As the name suggests, these properties can feature different commercial assets within the same building or site, along with residential areas.
An example of a mixed-use property would be a building with residential apartments on an upper level and retail stores or a medical centre on the ground floor.
Mr Yardney explained that investors should expect to pay from $400,000-$800,000 for these properties.
“You might get a 50 square metre property in an apartment-retail building for $500,000,” he said.
In return, Mr Yardley said mixed-use properties usually offered a yield of 4% or less per annum.
With these properties “as rare as hen’s teeth”, Mr Theisz said investors would pay about $1.5 million for a stand-alone, inner-city building.
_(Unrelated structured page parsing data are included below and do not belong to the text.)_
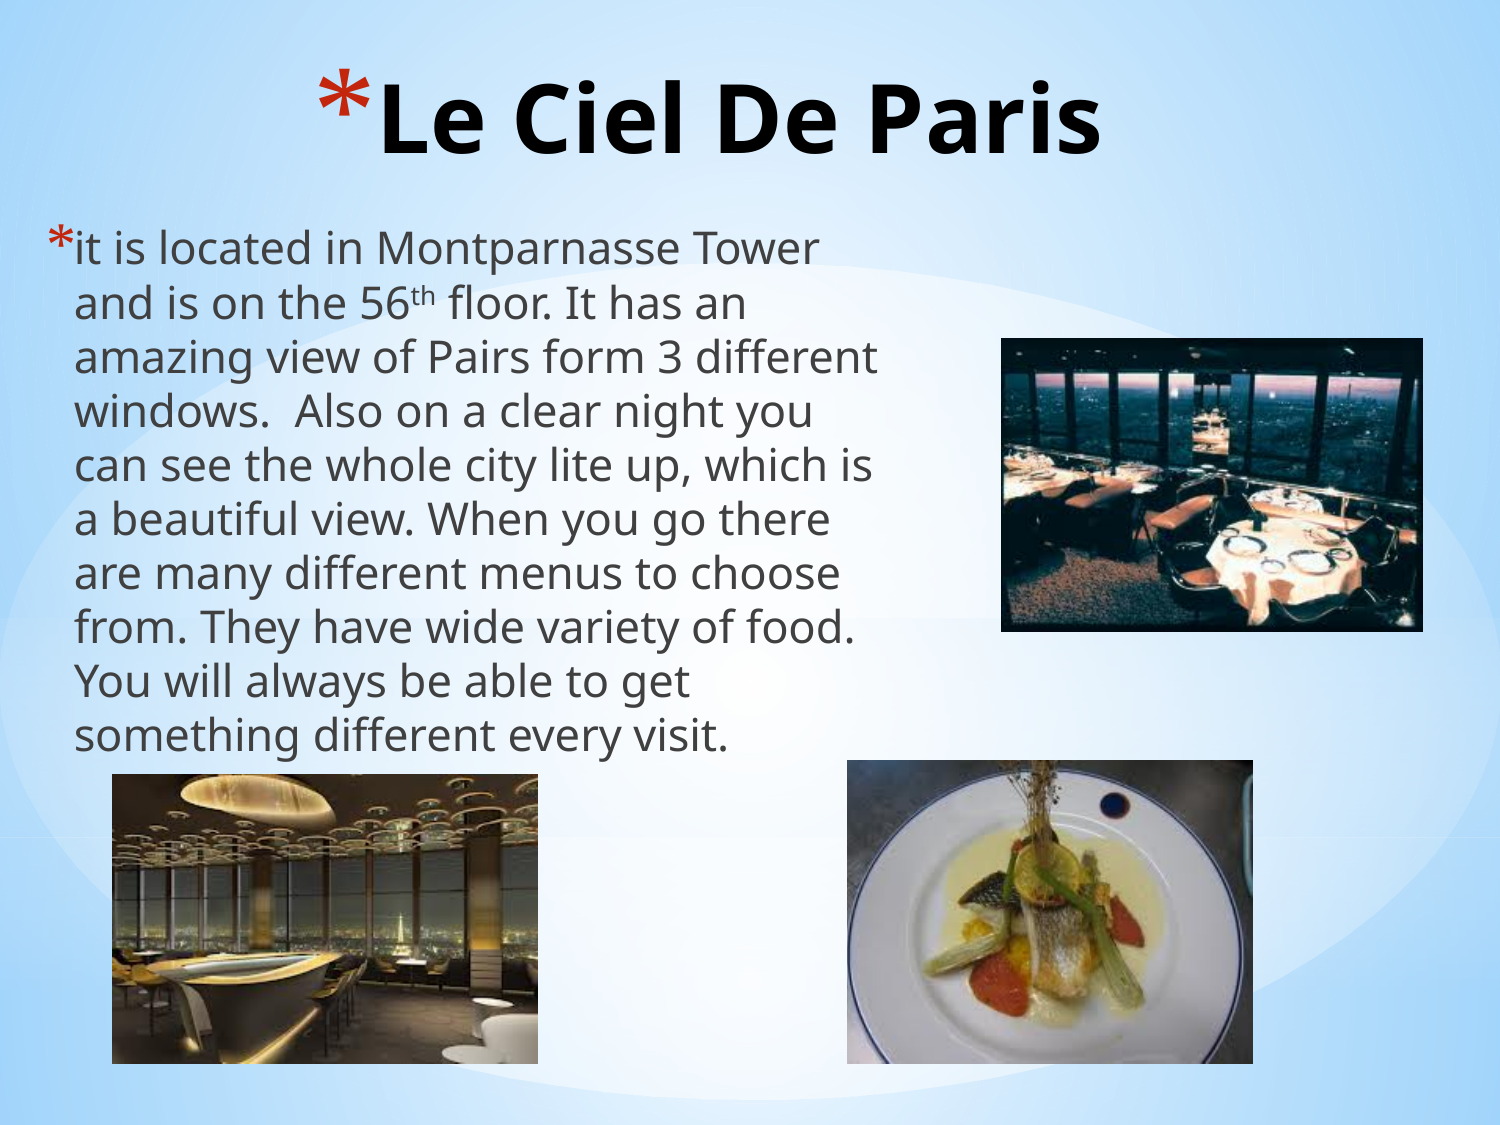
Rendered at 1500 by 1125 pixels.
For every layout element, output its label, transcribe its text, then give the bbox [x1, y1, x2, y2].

picture [847, 760, 1253, 1065]
picture [112, 774, 538, 1065]
list it is located in Montparnasse Tower and is on the 56th floor. It has an amazing view of Pairs form 3 different windows. Also on a clear night you can see the whole city lite up, which is a beautiful view. When you go there are many different menus to choose from. They have wide variety of food. You will always be able to get something different every visit. [24, 212, 900, 783]
title Le Ciel De Paris [187, 50, 1256, 238]
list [1001, 338, 1423, 632]
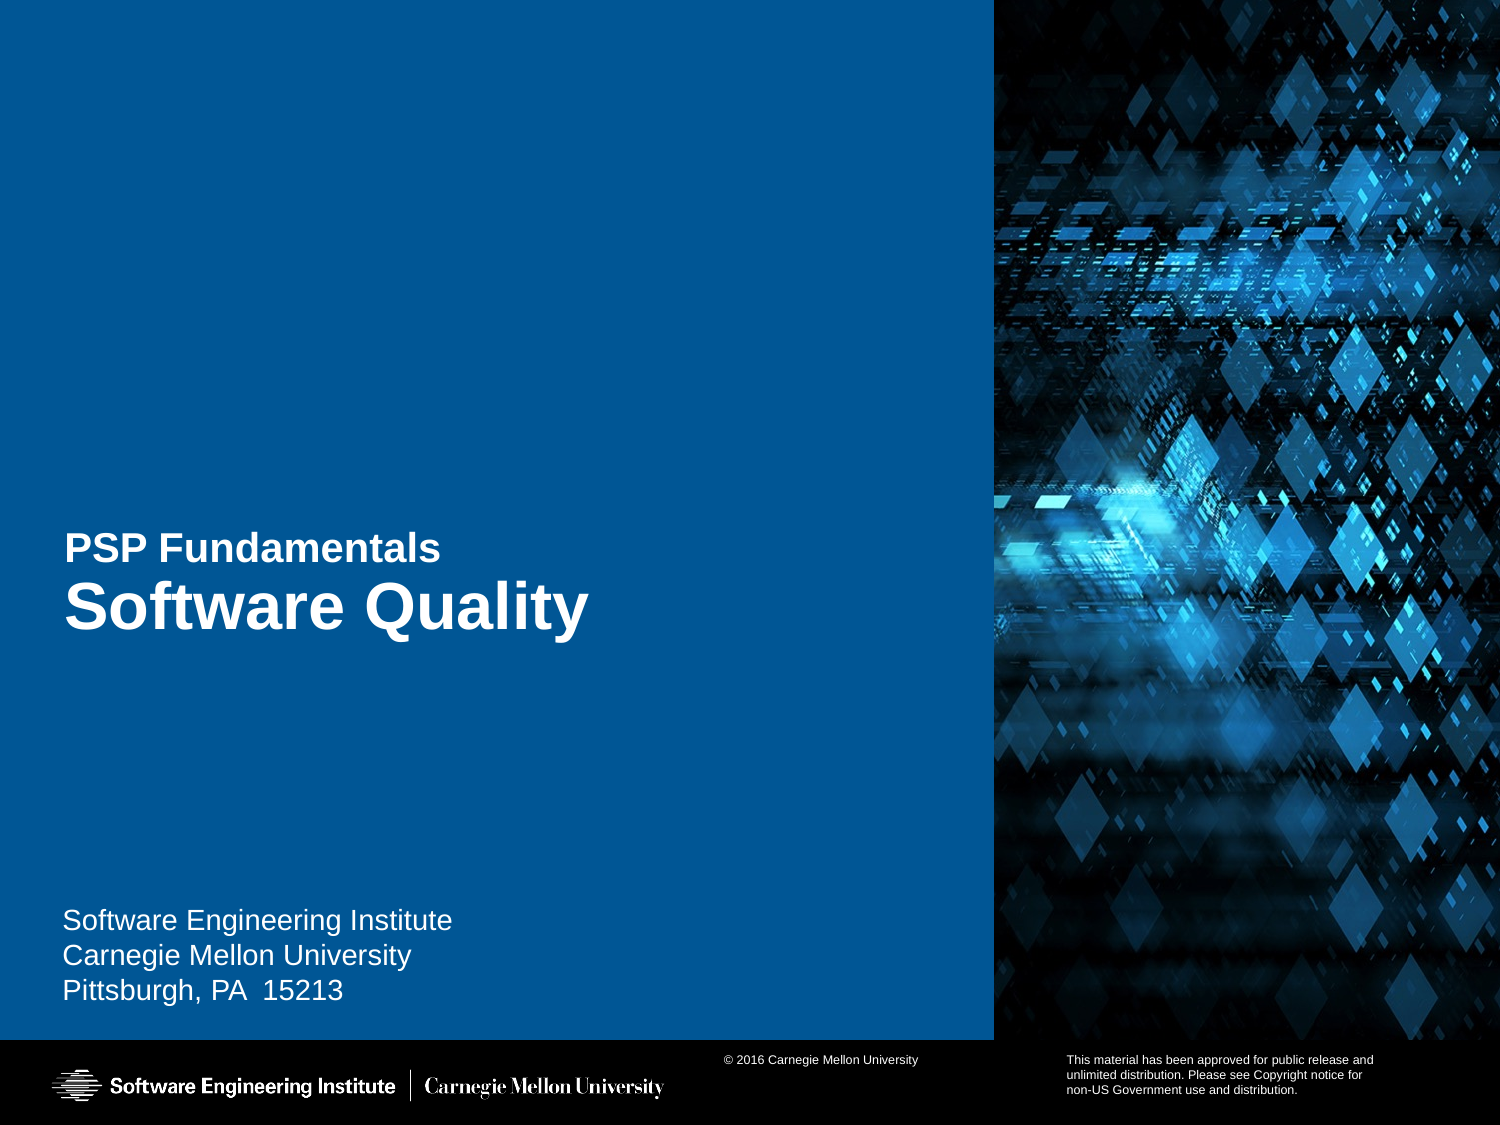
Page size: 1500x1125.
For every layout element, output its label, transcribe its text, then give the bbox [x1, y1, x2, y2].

picture [994, 0, 1500, 1040]
picture [43, 1062, 673, 1106]
title PSP Fundamentals Software Quality [64, 43, 850, 644]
However, he said warehouses in middle-ring suburbs could sell for about $1 million while outer suburbs such as Sunshine could still offer strata warehouses of about $500,000.
Depending on exactly what the property is and where it is, Mr Theisz said investors could expect a 5%-6% yield.
Mr Yardney added that industrial properties generally provided a higher yield than retail buildings due to longer lease periods, which are in turn based on the often specialised nature and fit-outs of such properties.